La vie “multilocale”

Habiter Prague et travailler à Paris. Vivre à Vienne et avoir une petite amie à Stockholm. De plus en plus d’Européens vivent ainsi deux vies en parallèle. Un phénomène qui commence à intéresser les sociologues.

Publié le 17 décembre 2010 à 11:24

La pièce vient de se terminer. Andrea Sedláčková est assise dans le café d’un théâtre de Prague, où elle discute avec quelques amis du travail. Il n’est pas encore minuit mais elle part déjà, car demain matin elle doit être au bureau à 10 heures. Son bureau est à Paris.

Cette réalisatrice tchèque a émigré en 1989. En France, elle travaille en tant que monteuse sur des films de qualité. A Prague, elle a ses parents, des amis, des souvenirs et elle tourne des films. "Ce sont les deux parties de ma vie. Si je ne devais en choisir qu’une, je ne serais plus qu’une moitié". Mais cela nécessite de tout avoir en double : lit, téléphone, portefeuille, etc.

Tâches demandées:
(A) Recopiez le passage de l'article sur la vie multilocale qui va de « Habiter Prague et » jusqu'à « téléphone, portefeuille, etc. » inclus.
(B) Dites si chacune des affirmations suivantes concorde avec l'article sur la vie multilocale. Pour chacune, répondez par oui ou par non et citez les mots de l'article qui tranchent.
(i) Andrea Sedláčková a émigré en 1989.
(ii) En France, Andrea Sedláčková travaille comme réalisatrice.
(iii) Le lendemain matin, Andrea Sedláčková doit être au bureau à 9 heures.
(C) Répondez aux questions suivantes d'après l'article sur la vie multilocale.
(i) À quelle date l'article a-t-il été publié ?
(ii) Dans quelle ville se trouve le bureau d'Andrea Sedláčková ?
(iii) Quels objets sont cités parmi ceux qu'il faut avoir en double ?

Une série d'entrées
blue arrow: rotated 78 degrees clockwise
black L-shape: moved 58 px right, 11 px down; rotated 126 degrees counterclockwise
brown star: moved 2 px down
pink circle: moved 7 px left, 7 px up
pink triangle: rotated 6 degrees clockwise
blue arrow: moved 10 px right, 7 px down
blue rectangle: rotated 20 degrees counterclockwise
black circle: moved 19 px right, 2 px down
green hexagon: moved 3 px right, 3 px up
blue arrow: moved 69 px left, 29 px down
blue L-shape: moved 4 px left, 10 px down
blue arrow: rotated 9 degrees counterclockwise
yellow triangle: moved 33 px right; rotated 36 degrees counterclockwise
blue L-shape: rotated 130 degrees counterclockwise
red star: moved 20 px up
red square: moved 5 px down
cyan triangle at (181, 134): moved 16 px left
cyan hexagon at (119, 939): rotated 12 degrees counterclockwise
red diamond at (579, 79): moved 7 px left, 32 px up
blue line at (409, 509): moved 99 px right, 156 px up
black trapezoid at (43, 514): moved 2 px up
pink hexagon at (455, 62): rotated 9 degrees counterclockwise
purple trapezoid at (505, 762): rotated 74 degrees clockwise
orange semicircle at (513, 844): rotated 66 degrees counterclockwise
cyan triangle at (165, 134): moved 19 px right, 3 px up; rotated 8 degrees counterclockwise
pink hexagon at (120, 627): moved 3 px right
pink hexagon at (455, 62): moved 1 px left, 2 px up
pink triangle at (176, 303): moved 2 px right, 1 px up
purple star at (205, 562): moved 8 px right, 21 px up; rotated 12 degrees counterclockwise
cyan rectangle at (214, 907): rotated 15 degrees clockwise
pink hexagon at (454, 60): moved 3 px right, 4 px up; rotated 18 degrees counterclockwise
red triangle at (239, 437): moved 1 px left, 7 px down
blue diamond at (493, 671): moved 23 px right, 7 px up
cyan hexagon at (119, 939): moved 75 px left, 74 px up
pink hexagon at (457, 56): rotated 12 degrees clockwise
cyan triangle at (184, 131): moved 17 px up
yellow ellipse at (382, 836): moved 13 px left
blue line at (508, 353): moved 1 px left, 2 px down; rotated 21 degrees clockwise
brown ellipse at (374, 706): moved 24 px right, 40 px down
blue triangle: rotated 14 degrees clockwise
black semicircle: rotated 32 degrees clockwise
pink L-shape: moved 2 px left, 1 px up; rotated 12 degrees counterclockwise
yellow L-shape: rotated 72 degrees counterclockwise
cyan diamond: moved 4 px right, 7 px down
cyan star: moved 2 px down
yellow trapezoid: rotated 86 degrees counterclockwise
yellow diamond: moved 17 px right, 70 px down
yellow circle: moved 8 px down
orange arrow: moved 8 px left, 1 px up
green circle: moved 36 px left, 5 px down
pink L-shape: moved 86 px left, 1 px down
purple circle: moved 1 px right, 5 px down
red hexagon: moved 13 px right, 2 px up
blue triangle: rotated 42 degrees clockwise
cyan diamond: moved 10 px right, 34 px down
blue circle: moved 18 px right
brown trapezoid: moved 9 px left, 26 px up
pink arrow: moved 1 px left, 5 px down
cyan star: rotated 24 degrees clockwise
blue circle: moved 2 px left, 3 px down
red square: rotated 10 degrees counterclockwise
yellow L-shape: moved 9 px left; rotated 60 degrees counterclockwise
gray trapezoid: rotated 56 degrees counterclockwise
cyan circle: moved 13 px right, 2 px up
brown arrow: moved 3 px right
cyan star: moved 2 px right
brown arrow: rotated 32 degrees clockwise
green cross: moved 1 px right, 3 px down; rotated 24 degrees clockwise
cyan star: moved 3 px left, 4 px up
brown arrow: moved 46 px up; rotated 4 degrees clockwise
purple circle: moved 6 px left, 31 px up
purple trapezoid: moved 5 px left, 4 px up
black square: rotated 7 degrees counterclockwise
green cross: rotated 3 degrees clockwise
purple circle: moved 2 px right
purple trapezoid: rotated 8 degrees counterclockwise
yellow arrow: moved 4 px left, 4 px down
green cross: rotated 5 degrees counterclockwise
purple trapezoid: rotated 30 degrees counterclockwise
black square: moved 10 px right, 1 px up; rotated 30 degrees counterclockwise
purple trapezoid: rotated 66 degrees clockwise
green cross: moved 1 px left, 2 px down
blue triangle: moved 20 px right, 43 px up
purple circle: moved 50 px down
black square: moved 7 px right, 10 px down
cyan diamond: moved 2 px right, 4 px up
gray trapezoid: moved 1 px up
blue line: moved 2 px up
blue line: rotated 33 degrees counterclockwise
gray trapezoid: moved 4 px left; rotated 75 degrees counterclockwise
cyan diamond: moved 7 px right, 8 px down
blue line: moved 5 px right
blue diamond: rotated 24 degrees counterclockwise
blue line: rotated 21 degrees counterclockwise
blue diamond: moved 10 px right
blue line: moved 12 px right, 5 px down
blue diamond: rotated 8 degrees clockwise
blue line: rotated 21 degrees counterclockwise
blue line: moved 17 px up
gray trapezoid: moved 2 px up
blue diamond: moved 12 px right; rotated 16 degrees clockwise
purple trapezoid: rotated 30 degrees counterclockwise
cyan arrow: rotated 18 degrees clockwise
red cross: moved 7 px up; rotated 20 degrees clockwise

Réponses par tâche:
(A)
Habiter Prague et travailler à Paris. Vivre à Vienne et avoir une petite amie à Stockholm. De plus en plus d’Européens vivent ainsi deux vies en parallèle. Un phénomène qui commence à intéresser les sociologues.

Publié le 17 décembre 2010 à 11:24

La pièce vient de se terminer. Andrea Sedláčková est assise dans le café d’un théâtre de Prague, où elle discute avec quelques amis du travail. Il n’est pas encore minuit mais elle part déjà, car demain matin elle doit être au bureau à 10 heures. Son bureau est à Paris.

Cette réalisatrice tchèque a émigré en 1989. En France, elle travaille en tant que monteuse sur des films de qualité. A Prague, elle a ses parents, des amis, des souvenirs et elle tourne des films. "Ce sont les deux parties de ma vie. Si je ne devais en choisir qu’une, je ne serais plus qu’une moitié". Mais cela nécessite de tout avoir en double : lit, téléphone, portefeuille, etc.

(B)
(i) Oui : « Cette réalisatrice tchèque a émigré en 1989. »
(ii) Non : « En France, elle travaille en tant que monteuse sur des films de qualité. »
(iii) Non : « demain matin elle doit être au bureau à 10 heures »

(C)
(i) Le 17 décembre 2010.
(ii) À Paris.
(iii) Le lit, le téléphone et le portefeuille.